= Beginning of Section =
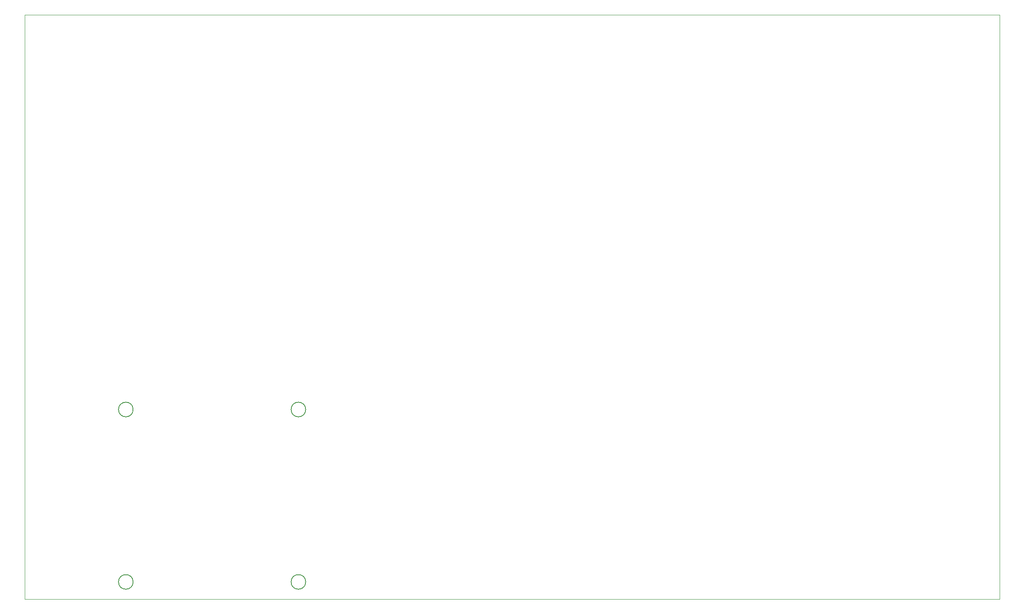
<source format=gbr>
G04 #@! TF.GenerationSoftware,KiCad,Pcbnew,5.1.5+dfsg1-2build2*
G04 #@! TF.CreationDate,2020-11-11T22:45:24+01:00*
G04 #@! TF.ProjectId,MqGateway,4d714761-7465-4776-9179-2e6b69636164,rev?*
G04 #@! TF.SameCoordinates,PX1945ba0PY17d7840*
G04 #@! TF.FileFunction,Profile,NP*
%FSLAX46Y46*%
G04 Gerber Fmt 4.6, Leading zero omitted, Abs format (unit mm)*
G04 Created by KiCad (PCBNEW 5.1.5+dfsg1-2build2) date 2020-11-11 22:45:24*
%MOMM*%
%LPD*%
G04 APERTURE LIST*
%ADD10C,0.100000*%
%ADD11C,0.200000*%
G04 APERTURE END LIST*
D10*
X200000000Y0D02*
X200000000Y-120000000D01*
X0Y0D02*
X200000000Y0D01*
X0Y-120000000D02*
X0Y0D01*
D11*
X57658000Y-116464000D02*
G75*
G03X57658000Y-116464000I-1500000J0D01*
G01*
X57658000Y-81064000D02*
G75*
G03X57658000Y-81064000I-1500000J0D01*
G01*
X22258000Y-116464000D02*
G75*
G03X22258000Y-116464000I-1500000J0D01*
G01*
X22258000Y-81064000D02*
G75*
G03X22258000Y-81064000I-1500000J0D01*
G01*
D10*
X0Y-120000000D02*
X200000000Y-120000000D01*
M02*

</source>
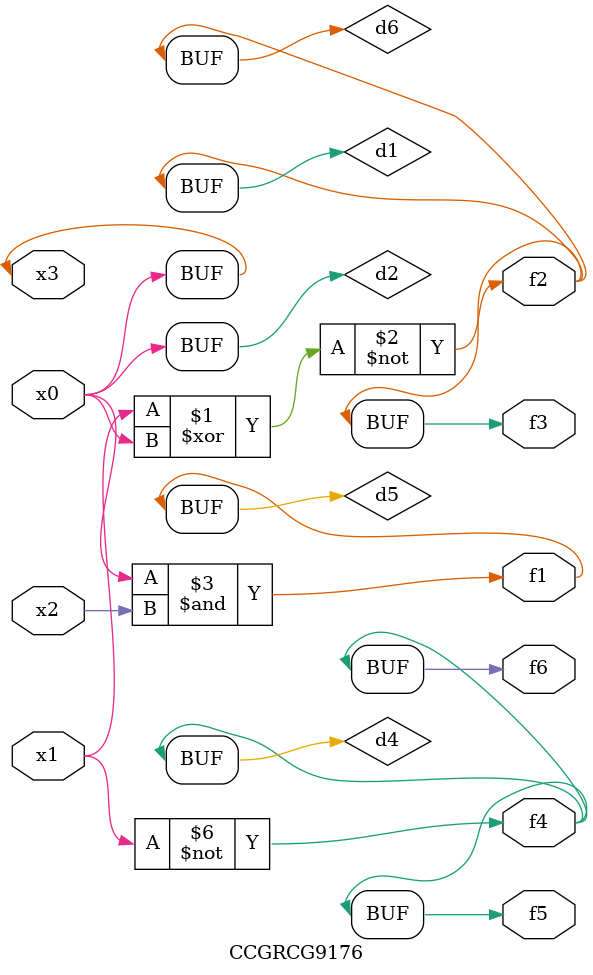
<source format=v>
module CCGRCG9176(
	input x0, x1, x2, x3,
	output f1, f2, f3, f4, f5, f6
);

	wire d1, d2, d3, d4, d5, d6;

	xnor (d1, x1, x3);
	buf (d2, x0, x3);
	nand (d3, x0, x2);
	not (d4, x1);
	nand (d5, d3);
	or (d6, d1);
	assign f1 = d5;
	assign f2 = d6;
	assign f3 = d6;
	assign f4 = d4;
	assign f5 = d4;
	assign f6 = d4;
endmodule

</source>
= End of Section =
DIRECTIONS FOR THIS TASK | Filter the records above for lines containing the word "assign", and copy those lines.

TASK RESPONSE |
	assign f1 = d5;
	assign f2 = d6;
	assign f3 = d6;
	assign f4 = d4;
	assign f5 = d4;
	assign f6 = d4;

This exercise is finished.